Input records: Begin
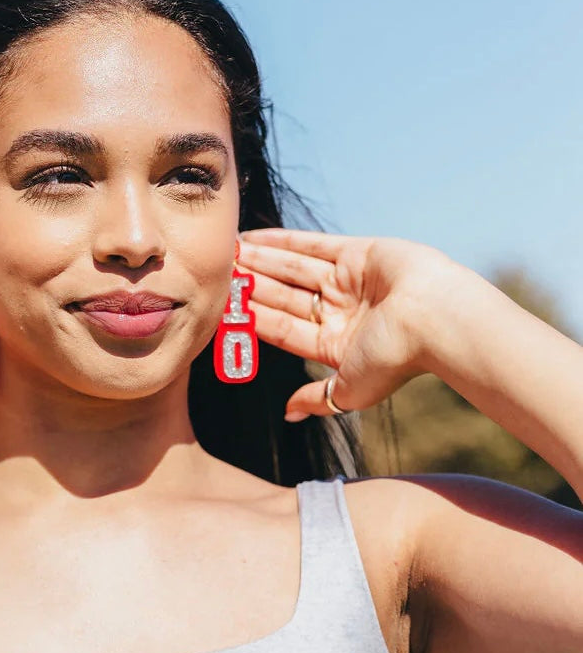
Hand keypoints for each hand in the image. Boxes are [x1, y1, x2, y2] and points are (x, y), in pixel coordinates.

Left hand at [237, 228, 456, 419]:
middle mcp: (340, 311)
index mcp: (335, 344)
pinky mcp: (360, 253)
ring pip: (292, 269)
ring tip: (227, 253)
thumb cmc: (395, 361)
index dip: (251, 318)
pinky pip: (313, 245)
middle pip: (283, 296)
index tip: (222, 309)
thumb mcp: (348, 391)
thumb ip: (316, 399)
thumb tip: (287, 414)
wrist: (435, 322)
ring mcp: (349, 281)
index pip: (281, 328)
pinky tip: (253, 238)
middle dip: (251, 286)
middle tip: (217, 274)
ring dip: (260, 262)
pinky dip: (283, 241)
Input records: End
| What you need to do |
Show every line above in which the word "hand" occurs.

| Answer for the task |
Hand keypoints for each hand in the image. Boxes are [x1, y1, x2, y2] and points are (x, y), in pixel coordinates.
Left hand at [237, 228, 456, 419]:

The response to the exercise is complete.